Mosaic and my toes.  Proof.

I could have stayed on that hill for the rest of the day, but no, there was more to see, more places to go.  So we did.  Onward to Tel Dan.  A nature walk through the Northern most city of Israel in the Old Testament.  This city runs on the headwaters of the Jordan River and is beautiful, filled with plant life and archaeological surprises around every corner.  Again, a recent discovery of an altar built to offer a golden calf for worship by Jeroboam stood waiting to tell it's secrets.  Around the corner, city walls, made of basalt stones, from approximately the 4th millennial.  Just think about that for a moment.  I stood staring, mouth wide open I'm sure, at exactly what was before me.  I am certain we could have spent all day dissecting these walls and all they represent.  

Entrance to the Reserve.

City Gate.

Onward.  To Caesarea Philippi.  The northern most site of Jesus' ministry and a site that had a heavy atmosphere to it.  A population of Druze live in the area, an off shoot branch of Islam.  Previously this land had been used as a place for sacrificial offerings to Baal. When the Greeks took the land they dedicated it to Pan; The god from which the story of Peter Pan was taken.  Caesarea was not my favorite place.  I walked alone on the grounds and wandered off the paths.  And while it was beautiful a sense of darkness hung over the structures and I couldn't shake it.  Enough said about that.  

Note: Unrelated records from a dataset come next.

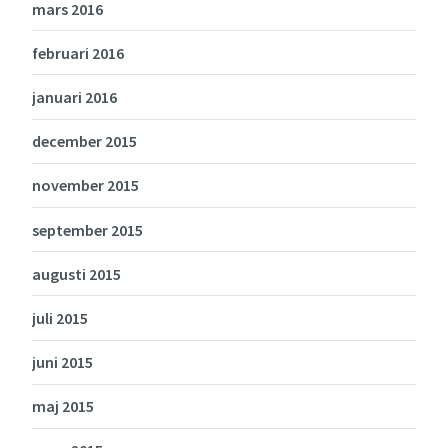
mars 2016
februari 2016
januari 2016
december 2015
november 2015
september 2015
augusti 2015
juli 2015
juni 2015
maj 2015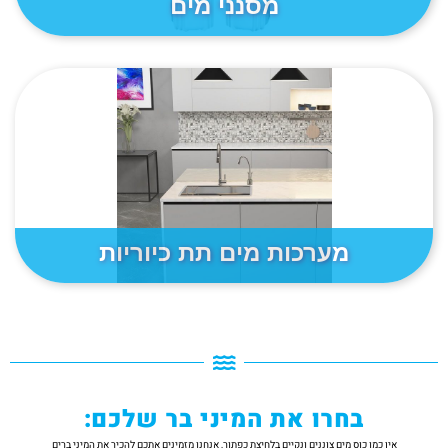
מסנני מים
מערכות מים תת כיוריות
בחרו את המיני בר שלכם:
אין כמו כוס מים צוננים ונקיים בלחיצת כפתור, אנחנו מזמינים אתכם להכיר את המיני ברים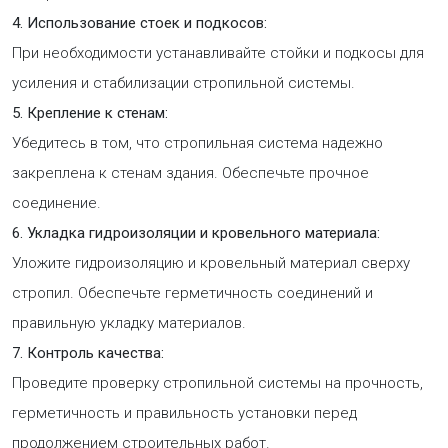
4. Использование стоек и подкосов:
При необходимости устанавливайте стойки и подкосы для
усиления и стабилизации стропильной системы.
5. Крепление к стенам:
Убедитесь в том, что стропильная система надежно
закреплена к стенам здания. Обеспечьте прочное
соединение.
6. Укладка гидроизоляции и кровельного материала:
Уложите гидроизоляцию и кровельный материал сверху
стропил. Обеспечьте герметичность соединений и
правильную укладку материалов.
7. Контроль качества:
Проведите проверку стропильной системы на прочность,
герметичность и правильность установки перед
продолжением строительных работ.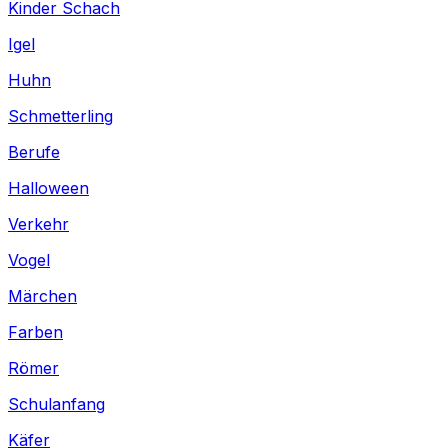
Kinder Schach
Igel
Huhn
Schmetterling
Berufe
Halloween
Verkehr
Vogel
Märchen
Farben
Römer
Schulanfang
Käfer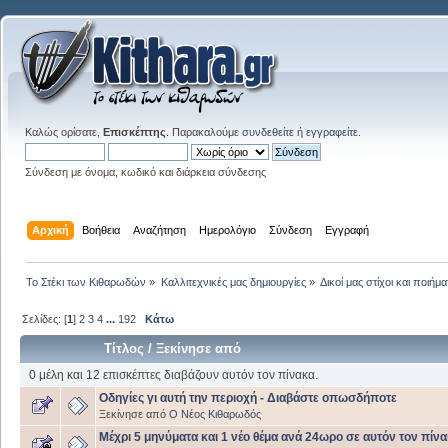
Καλώς ορίσατε,
Επισκέπτης
. Παρακαλούμε
συνδεθείτε
ή
εγγραφείτε
.
Σύνδεση με όνομα, κωδικό και διάρκεια σύνδεσης
Αρχική
Βοήθεια
Αναζήτηση
Ημερολόγιο
Σύνδεση
Εγγραφή
Το Στέκι των Κιθαρωδών
»
Καλλιτεχνικές μας δημιουργίες
»
Δικοί μας στίχοι και ποιήμα
Σελίδες: [
1
]
2
3
4
...
192
Κάτω
Τίτλος
/
Ξεκίνησε από
0 μέλη και 12 επισκέπτες διαβάζουν αυτόν τον πίνακα.
Οδηγίες γι αυτή την περιοχή - Διαβάστε οπωσδήποτε
Ξεκίνησε από
Ο Νέος Κιθαρωδός
Μέχρι 5 μηνύματα και 1 νέο θέμα ανά 24ωρο σε αυτόν τον πίνα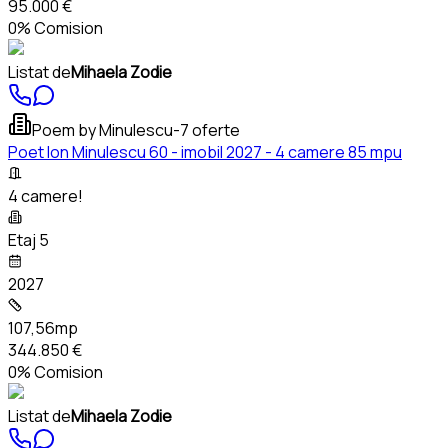
95.000 €
0% Comision
Listat de
Mihaela Zodie
Poem by Minulescu
-
7 oferte
Poet Ion Minulescu 60 - imobil 2027 - 4 camere 85 mpu
4 camere!
Etaj 5
2027
107,56mp
344.850 €
0% Comision
Listat de
Mihaela Zodie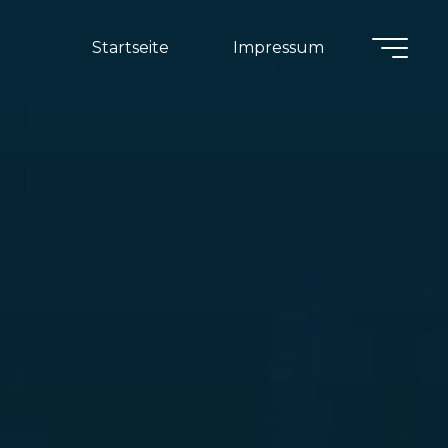
Startseite
Impressum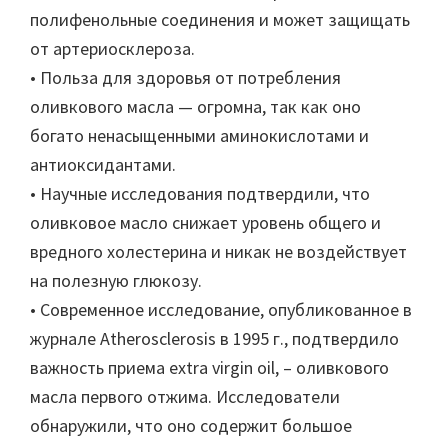
полифенольные соединения и может защищать
от артериосклероза.
• Польза для здоровья от потребления
оливкового масла — огромна, так как оно
богато ненасыщенными аминокислотами и
антиоксидантами.
• Научные исследования подтвердили, что
оливковое масло снижает уровень общего и
вредного холестерина и никак не воздействует
на полезную глюкозу.
• Современное исследование, опубликованное в
журнале Atherosclerosis в 1995 г., подтвердило
важность приема extra virgin oil, – оливкового
масла первого отжима. Исследователи
обнаружили, что оно содержит большое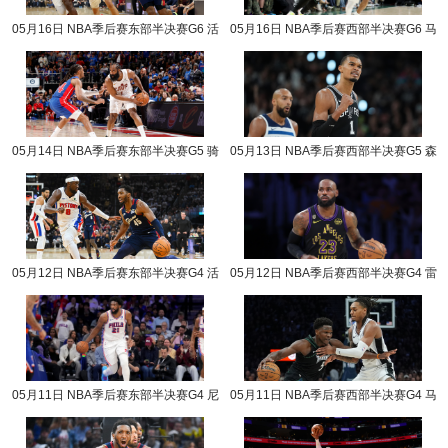
05月16日 NBA季后赛东部半决赛G6 活
05月16日 NBA季后赛西部半决赛G6 马
塞vs骑士 NBA录像回放
刺vs森林狼 NBA录像回放
05月14日 NBA季后赛东部半决赛G5 骑
05月13日 NBA季后赛西部半决赛G5 森
士vs活塞 NBA录像回放
林狼vs马刺 NBA录像回放
05月12日 NBA季后赛东部半决赛G4 活
05月12日 NBA季后赛西部半决赛G4 雷
塞vs骑士 NBA录像回放
霆vs湖人 NBA录像回放
05月11日 NBA季后赛东部半决赛G4 尼
05月11日 NBA季后赛西部半决赛G4 马
克斯vs76人 NBA录像回放
刺vs森林狼 NBA录像回放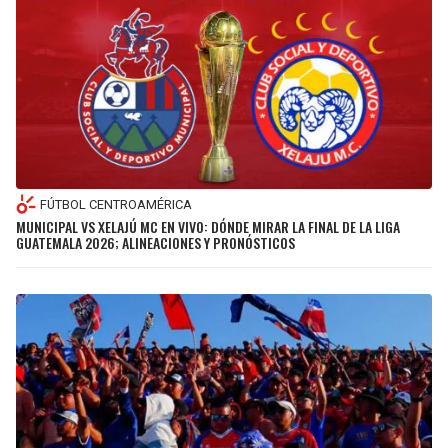
FÚTBOL CENTROAMÉRICA
MUNICIPAL VS XELAJÚ MC EN VIVO: DÓNDE MIRAR LA FINAL DE LA LIGA
GUATEMALA 2026; ALINEACIONES Y PRONÓSTICOS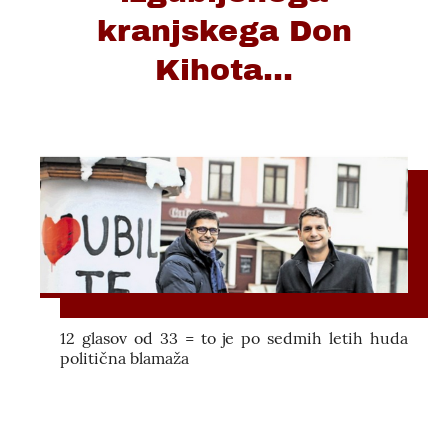
kranjskega Don
Kihota...
12 glasov od 33 = to je po sedmih letih huda
politična blamaža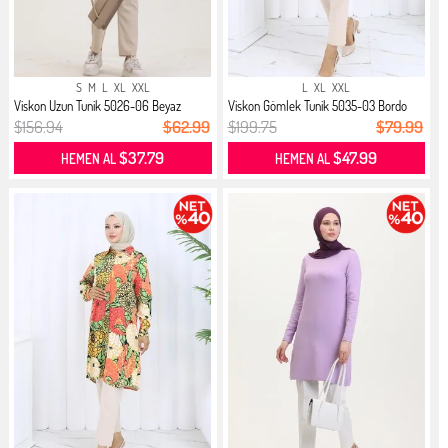
S
M
L
XL
XXL
L
XL
XXL
Viskon Uzun Tunik 5026-06 Beyaz
Viskon Gömlek Tunik 5035-03 Bordo
$156.94
$62.99
$199.75
$79.99
$37.79
$47.99
HEMEN AL
HEMEN AL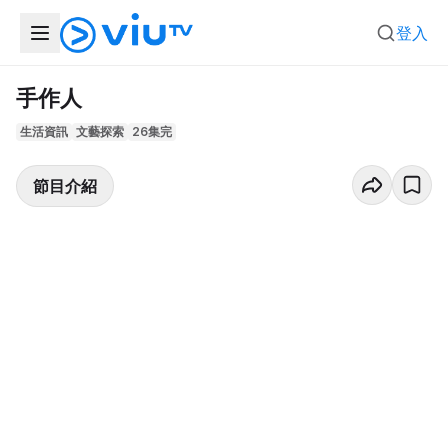
登入
手作人
生活資訊
文藝探索
26集完
節目介紹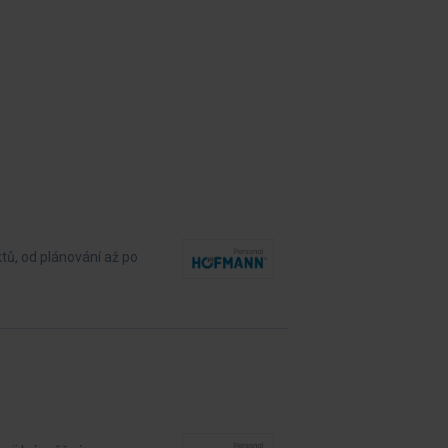
ů, od plánování až po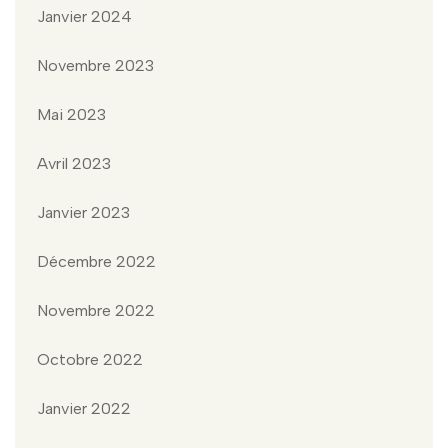
Janvier 2024
Novembre 2023
Mai 2023
Avril 2023
Janvier 2023
Décembre 2022
Novembre 2022
Octobre 2022
Janvier 2022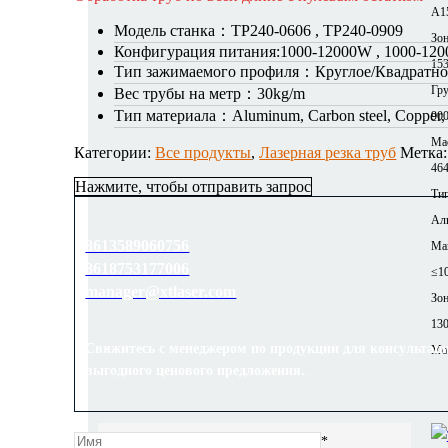
A1
Модель станка：
TP240-0606 , TP240-0909
Зон
Конфигурация питания:
1000-12000W , 1000-12
153
Тип зажимаемого профиля：
Круглое/Квадратно
Гр
Вес трубы на метр：
30kg/m
Тип материала：
Aluminum, Carbon steel, Copper, S
90
Mac
Категории:
Все продукты
,
Лазерная резка труб
Метка
464
Нажмите, чтобы отправить запрос
Тип
Ал
8613589060756
Ма
8618753177006
≤1
manager@xtlaser.com
Зон
13
Свяжитесь с менеджером по продукции для консультац
Mor
выгодного ценового предложения.
.
*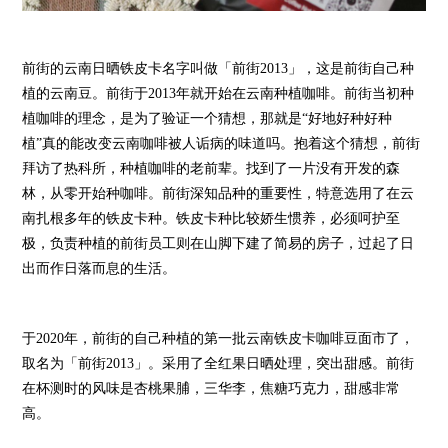
前街的云南日晒铁皮卡名字叫做「前街2013」，这是前街自己种
植的云南豆。前街于2013年就开始在云南种植咖啡。前街当初种
植咖啡的理念，是为了验证一个猜想，那就是“好地好种好种
植”真的能改变云南咖啡被人诟病的味道吗。抱着这个猜想，前街
拜访了热科所，种植咖啡的老前辈。找到了一片没有开发的森
林，从零开始种咖啡。前街深知品种的重要性，特意选用了在云
南扎根多年的铁皮卡种。铁皮卡种比较娇生惯养，必须呵护至
极，负责种植的前街员工则在山脚下建了简易的房子，过起了日
出而作日落而息的生活。
于2020年，前街的自己种植的第一批云南铁皮卡咖啡豆面市了，
取名为「前街2013」。采用了全红果日晒处理，突出甜感。前街
在杯测时的风味是杏桃果脯，三华李，焦糖巧克力，甜感非常
高。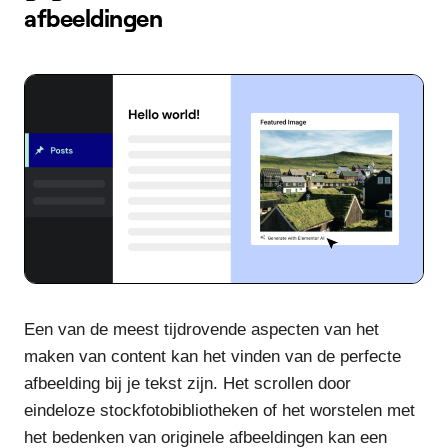
afbeeldingen
Een van de meest tijdrovende aspecten van het
maken van content kan het vinden van de perfecte
afbeelding bij je tekst zijn. Het scrollen door
eindeloze stockfotobibliotheken of het worstelen met
het bedenken van originele afbeeldingen kan een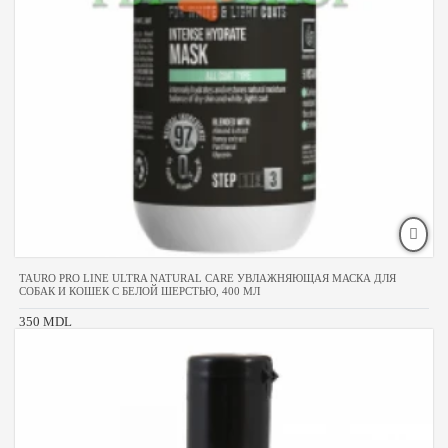
TAURO PRO LINE ULTRA NATURAL CARE УВЛАЖНЯЮЩАЯ МАСКА ДЛЯ
СОБАК И КОШЕК С БЕЛОЙ ШЕРСТЬЮ, 400 МЛ
350 MDL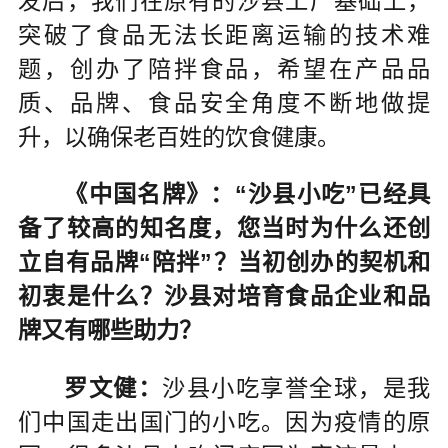
发后，我们在原有的沙县工厂基础上，
突破了食品无法长距离运输的技术难
题，创办了陪拌食品，希望在产品品
质、品牌、食品安全角度不断地做提
升，以确保老百姓的饮食健康。
《中国名牌》：“沙县小吃”已经具
备了较高的知名度，您当时为什么还创
立自有品牌“陪拌”？当初创办的契机和
初衷是什么？沙县对培育食品企业和品
牌又有哪些助力？
罗文健：
沙县小吃享誉全球，是我
们中国走出国门的小吃。因为疫情的原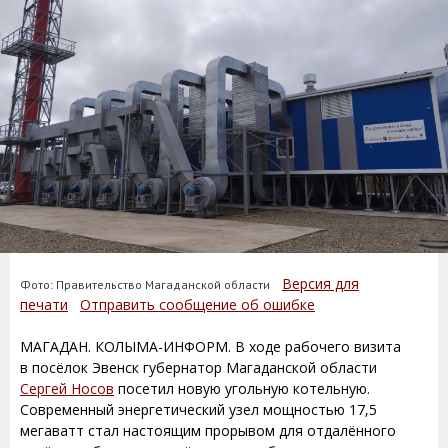
Версия для
Фото: Правительство Магаданской области
печати
Отправить сообщение об ошибке
МАГАДАН. КОЛЫМА-ИНФОРМ. В ходе рабочего визита
в посёлок Эвенск губернатор Магаданской области
Сергей Носов
посетил новую угольную котельную.
Современный энергетический узел мощностью 17,5
мегаватт стал настоящим прорывом для отдалённого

Looking up into the hills.

Now Capernaum; The center of Jesus' ministry and the hometown of Peter, James, Andrew, John and Matthew.  The city itself is an open air museum with a reconstructed ruin of a synagogue dating from the 2nd-4th century AD.  It's importance during Jesus' time was mostly due to it's access to the Via Marais, essentially the main trade route.  To the east there Gentiles and on the West the Jews.

Bethsaida was yet another stop on our itinerary and one of 350 villages in the Galilee area.    It is on the West side of Tiberias and the hometown of Peter, Andrew and Philip.  A blind man was healed here, as told in Mark 8:22.

Our last stop of the day was the Church of Peter of Primacy.  There is a chapel on site that was built in 1933 to mark the place where our Risen Savior appeared to His disciples.  It is the place where Peter was commissioned to go and feed His lambs.  We sat on the concrete steps and listened to the students read a selected passage, we walked into the chapel and along the shore of the Sea of Galilee. I imagined what it most have felt like for the disciples to see Jesus, with piercings on his hands and feet, walking towards them.  Or Peter, being asked how much he loved His master.  And then the way Jesus answers.  Profound and telling of  three different kinds of love and the response necessary.  This church also happens to be the place where I left my Bible.  All because I was attempting to get the best angle for our group photo using the Sea of Galilee as our backdrop.  I didn't realize it until we were boarded on the bus and ready to head out.  Surprisingly I did not feel remorse about this, no angst or sadness.  I knew it was left behind for a reason.  For someone else, hopefully.  

And that marks the end of this day.  Back to the hotel on the Sea of Galilee for the night.